Polizzi, otherwise known as "Snooki," posted a photo of her drinking a glass of wine while feeding her 2-month-old son, Angelo, to Instagram alongside the caption: “What’s mom life like with 2 kids and a newborn?” THIS. #MomJuice #ImAGoodMomISwear."
One user was quick to condemn the 31-year-old's actions, writing: "You not suppose to drink alcohol if you breastfeeding your baby."
But Polizzi made sure her voice was heard.
"you're not a mom. I allow myself to have a few glasses once a week to stay sane with 3 kids. I do what's necessary to clean my milk for my baby. Let a mawma live and keep being 17."
Despite now admitting that sometimes she drinks while breastfeeding, in her 2013 book "Baby Bumps" Polizzi said that she stopped drinking while breastfeeding her firstborn, Lorenzo, because she felt her breast milk was tainted with alcohol.
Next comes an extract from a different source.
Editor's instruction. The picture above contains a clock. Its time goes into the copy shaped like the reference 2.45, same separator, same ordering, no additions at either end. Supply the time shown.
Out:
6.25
"I could smell the sake bombs in the bottle," she wrote, according to the New York Daily News. "My milk was so full of alcohol, I could have used it to start a bonfire in the yard. I could have cleaned the toilet with it."
Alcohol is among liquids the Mayo Clinic recommends mothers avoid while breastfeeding. Polizzi said she does "what's necessary" to clean her milk. The clinic states online that if you do drink, you should "avoid breast-feeding until the alcohol has completely cleared your breast milk."
Medical officials advise that, depending on your body weight and how much someone had had to drink, to wait two to three hours for the alcohol to clear from your system. "Pumping and dumping doesn't speed the elimination of alcohol from your body," according to the Mayo Clinic.
The Centers for Disease Control and Prevention says that "moderate" alcohol intake, up to one standard drink per day, "is not known to be harmful to the infant, especially if the mother waits at least two hours after a single drink before nursing.
However, the development, growth and sleep patterns of infants who are exposed to alcohol through breast milk can be affected when a mother breastfeeds, per officials, who say "not drinking alcohol is the safest option for breastfeeding mothers."